Extract to read
Finlesswonder · 27/12/2023 06:58

You sound nasty and like you think you're the golden DIL

BubziOwl · 27/12/2023 06:59

So you've, in your words, despised your SIL for seven years and excludes her, because for some reason you think her cheating on her husband has something to do with you.

Now in the next breath, you're wondering why she doesn't take your children for sleepovers anymore? Really?

nottaotter · 27/12/2023 07:00

Im sure you havent lived your life perfectly, what if Sil decided not to speak to you because of something you did in your life a few years ago?
I don't think any of us have the right to judge others, a couples relationship is their business and if he forgives her or not its really nothing to do with you.

PegasusReturns · 27/12/2023 07:02

Most people will chose not to spend time in the houses of those who refuse to speak to them.

This should not be surprising to you.

it’s that simple

LadyScarlett · 27/12/2023 07:02

You're all essentially paying the price for your behaviour.

rwalker · 27/12/2023 07:02

You need to respect BIL choices doesn’t mean you have to approve of them

take this as a wake up call to sort this

I think u need to reach out to her to sort this

there’s no need to be best friends
you could write to her saying you’d like to sort this and put the past behind you
and apologise for the way you have handled this

Redburnett · 27/12/2023 07:04

It is not your problem and you cannot solve it, not sure why you want to. BIL is an adult making his own choices, whether you think they are the right ones or not. I cannot understand why you would expect him to visit PIL twice in one day. You need to accept the situation (Bil's choices) instead of stressing about changing something you have no control over.

Redglitter · 27/12/2023 07:05

We don't have her phone number and she's not on any social media. She doesn't visit PIL so no chance of bumping into her

Another poor excuse. You contact your brother, so he's your means of contacting her. You contact him and explain you want to repair your relationship and invite them round or out for dinner/drinks

Your SIL isn't keeping him away from your family. Your families dreadful behaviour is doing that.

Hes chosen to forgive her & move on, ofcourse his loyalties lie with her.

NeverDropYourMooncup · 27/12/2023 07:06

Why are you angry with her for him choosing to visit his parents with his DC on Christmas Day? He's done his duty visit (and got it out of the way earlier, probably to avoid you).

Mummyoflittledragon · 27/12/2023 07:07

Redburnett · 27/12/2023 07:04

It is not your problem and you cannot solve it, not sure why you want to. BIL is an adult making his own choices, whether you think they are the right ones or not. I cannot understand why you would expect him to visit PIL twice in one day. You need to accept the situation (Bil's choices) instead of stressing about changing something you have no control over.

Hard disagree.

Requirement
Please rewrite the forum thread, starting with "Redglitter · 27/12/2023" and going on through "is doing that.", with "phone number" replaced by "email address".

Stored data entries
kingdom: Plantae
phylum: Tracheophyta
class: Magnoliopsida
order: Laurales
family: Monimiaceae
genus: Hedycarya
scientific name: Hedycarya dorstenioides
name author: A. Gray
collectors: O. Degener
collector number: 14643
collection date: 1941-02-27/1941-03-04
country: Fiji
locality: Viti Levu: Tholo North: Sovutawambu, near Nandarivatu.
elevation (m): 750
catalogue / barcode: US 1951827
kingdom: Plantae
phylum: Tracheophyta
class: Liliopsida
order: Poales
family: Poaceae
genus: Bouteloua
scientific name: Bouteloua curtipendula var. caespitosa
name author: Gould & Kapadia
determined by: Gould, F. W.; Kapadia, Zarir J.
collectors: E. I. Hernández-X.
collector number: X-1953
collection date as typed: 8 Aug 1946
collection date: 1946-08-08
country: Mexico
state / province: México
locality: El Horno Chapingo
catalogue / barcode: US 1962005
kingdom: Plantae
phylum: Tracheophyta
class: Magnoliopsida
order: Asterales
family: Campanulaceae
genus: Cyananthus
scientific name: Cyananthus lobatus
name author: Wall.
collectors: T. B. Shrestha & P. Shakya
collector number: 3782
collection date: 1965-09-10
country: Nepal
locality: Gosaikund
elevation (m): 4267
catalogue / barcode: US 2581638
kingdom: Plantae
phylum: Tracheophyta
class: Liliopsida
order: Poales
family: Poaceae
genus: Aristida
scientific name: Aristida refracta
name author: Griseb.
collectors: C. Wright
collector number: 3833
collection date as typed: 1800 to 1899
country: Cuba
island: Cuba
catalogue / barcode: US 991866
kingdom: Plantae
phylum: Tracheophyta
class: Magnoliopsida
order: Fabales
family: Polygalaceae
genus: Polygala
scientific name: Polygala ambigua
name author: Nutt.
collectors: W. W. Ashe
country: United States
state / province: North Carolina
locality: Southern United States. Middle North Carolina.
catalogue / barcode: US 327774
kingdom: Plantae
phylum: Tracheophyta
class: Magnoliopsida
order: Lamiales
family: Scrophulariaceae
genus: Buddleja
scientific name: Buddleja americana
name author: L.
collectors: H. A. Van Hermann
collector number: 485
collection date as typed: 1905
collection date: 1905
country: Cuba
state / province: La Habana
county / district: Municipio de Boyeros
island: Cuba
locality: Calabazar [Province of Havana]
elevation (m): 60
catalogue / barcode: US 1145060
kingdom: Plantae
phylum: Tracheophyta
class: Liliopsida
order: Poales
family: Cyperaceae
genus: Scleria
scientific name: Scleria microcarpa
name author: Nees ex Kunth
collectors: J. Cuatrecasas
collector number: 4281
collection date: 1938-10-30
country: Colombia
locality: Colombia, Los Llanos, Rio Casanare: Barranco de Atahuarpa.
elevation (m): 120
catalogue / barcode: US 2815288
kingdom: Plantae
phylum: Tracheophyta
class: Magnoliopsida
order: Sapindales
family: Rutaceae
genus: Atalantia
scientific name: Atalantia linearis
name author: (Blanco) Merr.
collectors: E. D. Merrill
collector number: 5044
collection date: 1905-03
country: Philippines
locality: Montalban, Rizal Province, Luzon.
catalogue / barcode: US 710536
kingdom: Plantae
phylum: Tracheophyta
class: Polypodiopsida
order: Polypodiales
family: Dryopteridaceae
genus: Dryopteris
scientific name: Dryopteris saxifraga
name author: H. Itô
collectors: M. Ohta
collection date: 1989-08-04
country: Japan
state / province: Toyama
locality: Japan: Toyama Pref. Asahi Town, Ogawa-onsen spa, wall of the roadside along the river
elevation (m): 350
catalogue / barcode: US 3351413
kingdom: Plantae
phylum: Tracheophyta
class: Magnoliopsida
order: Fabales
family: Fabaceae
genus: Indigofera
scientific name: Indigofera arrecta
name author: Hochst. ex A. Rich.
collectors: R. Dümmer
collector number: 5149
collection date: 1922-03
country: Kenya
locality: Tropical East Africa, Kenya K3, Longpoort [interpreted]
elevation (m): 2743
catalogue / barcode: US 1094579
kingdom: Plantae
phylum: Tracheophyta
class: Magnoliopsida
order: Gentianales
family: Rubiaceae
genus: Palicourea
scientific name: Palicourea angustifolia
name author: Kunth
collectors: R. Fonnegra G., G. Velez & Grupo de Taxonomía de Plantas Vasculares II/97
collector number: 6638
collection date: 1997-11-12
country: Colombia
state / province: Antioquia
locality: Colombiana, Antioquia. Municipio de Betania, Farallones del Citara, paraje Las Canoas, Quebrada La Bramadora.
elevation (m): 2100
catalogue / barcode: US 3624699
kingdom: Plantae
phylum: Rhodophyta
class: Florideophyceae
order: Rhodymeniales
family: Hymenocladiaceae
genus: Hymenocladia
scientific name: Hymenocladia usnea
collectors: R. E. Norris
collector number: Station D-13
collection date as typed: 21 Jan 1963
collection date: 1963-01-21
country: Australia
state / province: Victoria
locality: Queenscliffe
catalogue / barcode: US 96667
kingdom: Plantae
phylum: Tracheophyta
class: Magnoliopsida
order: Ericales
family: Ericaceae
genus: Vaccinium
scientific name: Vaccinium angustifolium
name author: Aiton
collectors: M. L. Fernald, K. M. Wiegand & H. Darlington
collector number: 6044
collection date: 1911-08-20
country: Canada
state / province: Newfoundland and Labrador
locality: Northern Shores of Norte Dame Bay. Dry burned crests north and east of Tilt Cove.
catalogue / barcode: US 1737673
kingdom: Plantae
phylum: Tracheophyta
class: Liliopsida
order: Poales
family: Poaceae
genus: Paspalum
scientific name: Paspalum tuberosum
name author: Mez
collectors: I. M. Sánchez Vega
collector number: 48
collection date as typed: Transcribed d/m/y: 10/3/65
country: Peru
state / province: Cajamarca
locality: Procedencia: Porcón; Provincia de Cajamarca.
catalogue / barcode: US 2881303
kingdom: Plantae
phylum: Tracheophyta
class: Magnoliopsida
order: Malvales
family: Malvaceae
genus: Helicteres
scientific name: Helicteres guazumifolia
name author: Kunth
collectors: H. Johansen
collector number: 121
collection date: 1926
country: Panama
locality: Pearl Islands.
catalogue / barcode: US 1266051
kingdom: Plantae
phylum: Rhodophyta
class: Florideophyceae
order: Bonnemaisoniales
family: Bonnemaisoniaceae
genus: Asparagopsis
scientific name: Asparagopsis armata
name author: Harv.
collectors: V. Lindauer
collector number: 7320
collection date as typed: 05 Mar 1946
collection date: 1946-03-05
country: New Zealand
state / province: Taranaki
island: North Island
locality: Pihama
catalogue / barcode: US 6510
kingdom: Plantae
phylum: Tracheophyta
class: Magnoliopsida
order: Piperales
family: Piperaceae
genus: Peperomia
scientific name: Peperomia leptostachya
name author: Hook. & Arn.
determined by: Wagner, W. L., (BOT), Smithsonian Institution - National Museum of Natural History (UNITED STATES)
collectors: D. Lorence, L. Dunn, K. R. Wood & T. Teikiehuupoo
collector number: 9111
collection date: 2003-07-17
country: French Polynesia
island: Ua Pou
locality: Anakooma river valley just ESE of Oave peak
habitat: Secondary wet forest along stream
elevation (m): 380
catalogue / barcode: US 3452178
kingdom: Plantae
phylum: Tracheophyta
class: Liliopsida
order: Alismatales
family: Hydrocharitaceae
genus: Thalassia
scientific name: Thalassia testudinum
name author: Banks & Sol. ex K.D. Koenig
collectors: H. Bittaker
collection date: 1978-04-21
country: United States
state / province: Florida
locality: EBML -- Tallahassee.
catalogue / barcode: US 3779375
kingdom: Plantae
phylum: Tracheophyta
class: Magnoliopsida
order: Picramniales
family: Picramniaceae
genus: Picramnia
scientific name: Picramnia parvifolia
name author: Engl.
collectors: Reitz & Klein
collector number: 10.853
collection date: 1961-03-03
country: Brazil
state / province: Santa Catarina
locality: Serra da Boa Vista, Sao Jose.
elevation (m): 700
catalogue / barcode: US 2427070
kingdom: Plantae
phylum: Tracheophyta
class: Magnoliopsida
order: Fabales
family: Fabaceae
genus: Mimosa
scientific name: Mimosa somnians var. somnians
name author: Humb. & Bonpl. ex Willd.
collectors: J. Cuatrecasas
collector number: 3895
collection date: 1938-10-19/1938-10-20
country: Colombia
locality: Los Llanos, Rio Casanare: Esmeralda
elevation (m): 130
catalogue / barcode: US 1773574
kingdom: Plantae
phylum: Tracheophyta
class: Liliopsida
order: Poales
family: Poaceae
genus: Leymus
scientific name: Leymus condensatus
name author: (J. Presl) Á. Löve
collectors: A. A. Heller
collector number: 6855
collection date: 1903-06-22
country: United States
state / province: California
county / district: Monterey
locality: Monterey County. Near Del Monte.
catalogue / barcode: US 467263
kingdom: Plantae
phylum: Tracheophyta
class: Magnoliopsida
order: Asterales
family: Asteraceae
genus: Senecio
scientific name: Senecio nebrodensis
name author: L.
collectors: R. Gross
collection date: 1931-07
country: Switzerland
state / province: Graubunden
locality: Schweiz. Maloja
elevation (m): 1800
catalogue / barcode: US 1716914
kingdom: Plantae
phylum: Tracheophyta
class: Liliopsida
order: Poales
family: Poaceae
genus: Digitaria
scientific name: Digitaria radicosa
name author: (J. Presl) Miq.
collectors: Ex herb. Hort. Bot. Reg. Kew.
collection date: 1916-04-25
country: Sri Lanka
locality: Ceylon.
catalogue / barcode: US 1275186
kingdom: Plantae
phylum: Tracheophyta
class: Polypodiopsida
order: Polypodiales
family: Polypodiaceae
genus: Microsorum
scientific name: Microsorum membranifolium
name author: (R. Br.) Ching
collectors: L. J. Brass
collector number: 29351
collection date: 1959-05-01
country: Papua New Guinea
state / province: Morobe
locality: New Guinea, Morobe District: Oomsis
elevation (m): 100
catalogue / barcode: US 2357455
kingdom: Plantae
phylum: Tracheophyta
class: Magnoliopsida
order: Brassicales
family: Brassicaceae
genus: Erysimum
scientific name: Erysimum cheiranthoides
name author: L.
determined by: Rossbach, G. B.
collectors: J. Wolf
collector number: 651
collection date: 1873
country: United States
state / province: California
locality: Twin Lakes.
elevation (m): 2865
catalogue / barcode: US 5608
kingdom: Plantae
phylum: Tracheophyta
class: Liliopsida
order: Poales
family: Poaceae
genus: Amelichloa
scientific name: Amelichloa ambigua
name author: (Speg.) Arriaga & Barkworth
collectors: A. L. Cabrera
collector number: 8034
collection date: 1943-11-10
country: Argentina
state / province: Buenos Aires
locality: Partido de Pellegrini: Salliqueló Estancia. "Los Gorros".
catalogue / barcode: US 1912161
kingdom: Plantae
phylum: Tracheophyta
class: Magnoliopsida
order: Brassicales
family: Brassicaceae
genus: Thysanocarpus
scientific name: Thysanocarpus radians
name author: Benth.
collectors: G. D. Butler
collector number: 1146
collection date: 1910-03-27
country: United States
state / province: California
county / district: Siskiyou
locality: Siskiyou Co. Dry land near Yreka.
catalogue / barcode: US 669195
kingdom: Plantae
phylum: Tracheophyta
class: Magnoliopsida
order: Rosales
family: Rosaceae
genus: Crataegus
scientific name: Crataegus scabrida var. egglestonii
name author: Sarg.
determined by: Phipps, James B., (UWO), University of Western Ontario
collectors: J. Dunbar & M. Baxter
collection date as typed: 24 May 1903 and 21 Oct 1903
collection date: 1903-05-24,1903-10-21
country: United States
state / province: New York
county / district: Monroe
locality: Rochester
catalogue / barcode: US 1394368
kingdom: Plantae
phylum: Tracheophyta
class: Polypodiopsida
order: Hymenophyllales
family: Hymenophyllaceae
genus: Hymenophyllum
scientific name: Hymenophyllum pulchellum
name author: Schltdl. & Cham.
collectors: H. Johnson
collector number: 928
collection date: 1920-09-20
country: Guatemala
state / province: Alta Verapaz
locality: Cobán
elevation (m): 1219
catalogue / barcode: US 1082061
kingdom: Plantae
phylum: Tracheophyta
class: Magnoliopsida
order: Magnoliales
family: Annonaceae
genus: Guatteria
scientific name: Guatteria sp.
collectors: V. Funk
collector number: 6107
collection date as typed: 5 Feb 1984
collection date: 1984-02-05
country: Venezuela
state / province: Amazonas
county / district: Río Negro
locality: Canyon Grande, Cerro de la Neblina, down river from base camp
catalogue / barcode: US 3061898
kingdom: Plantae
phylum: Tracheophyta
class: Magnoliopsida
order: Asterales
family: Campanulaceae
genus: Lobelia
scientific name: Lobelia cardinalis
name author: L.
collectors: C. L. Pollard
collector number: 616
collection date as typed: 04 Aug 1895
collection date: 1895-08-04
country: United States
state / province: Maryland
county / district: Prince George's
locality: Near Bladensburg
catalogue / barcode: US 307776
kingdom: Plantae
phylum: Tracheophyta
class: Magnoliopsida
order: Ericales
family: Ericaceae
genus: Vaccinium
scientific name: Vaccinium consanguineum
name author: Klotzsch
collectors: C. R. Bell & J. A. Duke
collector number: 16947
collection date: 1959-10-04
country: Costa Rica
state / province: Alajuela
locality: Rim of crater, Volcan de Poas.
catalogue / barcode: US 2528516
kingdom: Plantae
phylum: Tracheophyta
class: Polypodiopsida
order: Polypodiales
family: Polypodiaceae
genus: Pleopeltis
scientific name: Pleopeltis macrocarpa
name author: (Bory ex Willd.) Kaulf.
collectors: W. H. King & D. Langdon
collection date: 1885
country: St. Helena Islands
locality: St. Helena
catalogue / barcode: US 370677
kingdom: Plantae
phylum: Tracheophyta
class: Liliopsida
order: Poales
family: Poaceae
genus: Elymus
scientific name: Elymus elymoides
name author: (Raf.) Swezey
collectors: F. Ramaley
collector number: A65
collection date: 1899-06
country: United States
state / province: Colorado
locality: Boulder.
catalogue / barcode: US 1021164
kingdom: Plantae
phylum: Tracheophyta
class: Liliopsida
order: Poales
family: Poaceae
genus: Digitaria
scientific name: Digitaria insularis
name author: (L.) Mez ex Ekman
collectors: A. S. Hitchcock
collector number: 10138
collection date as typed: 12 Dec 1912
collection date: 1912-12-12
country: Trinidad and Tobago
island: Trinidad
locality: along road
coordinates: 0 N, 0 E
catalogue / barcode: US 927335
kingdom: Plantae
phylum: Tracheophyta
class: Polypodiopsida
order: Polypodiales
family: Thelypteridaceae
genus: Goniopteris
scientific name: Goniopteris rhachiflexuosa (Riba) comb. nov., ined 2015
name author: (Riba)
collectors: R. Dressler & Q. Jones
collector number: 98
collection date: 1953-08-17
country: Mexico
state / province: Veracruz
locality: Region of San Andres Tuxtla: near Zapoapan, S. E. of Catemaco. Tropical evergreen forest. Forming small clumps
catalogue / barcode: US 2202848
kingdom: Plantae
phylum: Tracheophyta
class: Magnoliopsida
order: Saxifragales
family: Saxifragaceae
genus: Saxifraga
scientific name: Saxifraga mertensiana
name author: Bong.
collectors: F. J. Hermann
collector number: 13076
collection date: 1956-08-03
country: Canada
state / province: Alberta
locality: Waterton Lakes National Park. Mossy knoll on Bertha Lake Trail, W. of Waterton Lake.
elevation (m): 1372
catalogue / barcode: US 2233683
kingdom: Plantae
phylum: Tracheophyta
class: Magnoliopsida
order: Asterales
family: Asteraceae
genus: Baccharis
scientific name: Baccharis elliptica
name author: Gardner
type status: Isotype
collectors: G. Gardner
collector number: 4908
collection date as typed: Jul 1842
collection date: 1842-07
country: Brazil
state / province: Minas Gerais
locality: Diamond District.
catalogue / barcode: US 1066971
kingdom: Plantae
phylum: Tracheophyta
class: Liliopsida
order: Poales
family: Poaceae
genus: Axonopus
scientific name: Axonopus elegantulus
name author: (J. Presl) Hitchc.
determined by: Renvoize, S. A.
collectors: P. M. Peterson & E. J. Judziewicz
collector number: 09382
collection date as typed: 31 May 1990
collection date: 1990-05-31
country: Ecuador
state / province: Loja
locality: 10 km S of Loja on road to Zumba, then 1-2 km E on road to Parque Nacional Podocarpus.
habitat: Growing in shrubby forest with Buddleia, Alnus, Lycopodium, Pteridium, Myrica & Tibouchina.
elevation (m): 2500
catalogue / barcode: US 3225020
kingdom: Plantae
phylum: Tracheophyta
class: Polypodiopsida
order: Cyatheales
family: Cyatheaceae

Response
Redglitter · 27/12/2023 07:05

We don't have her email address and she's not on any social media. She doesn't visit PIL so no chance of bumping into her

Another poor excuse. You contact your brother, so he's your means of contacting her. You contact him and explain you want to repair your relationship and invite them round or out for dinner/drinks

Your SIL isn't keeping him away from your family. Your families dreadful behaviour is doing that.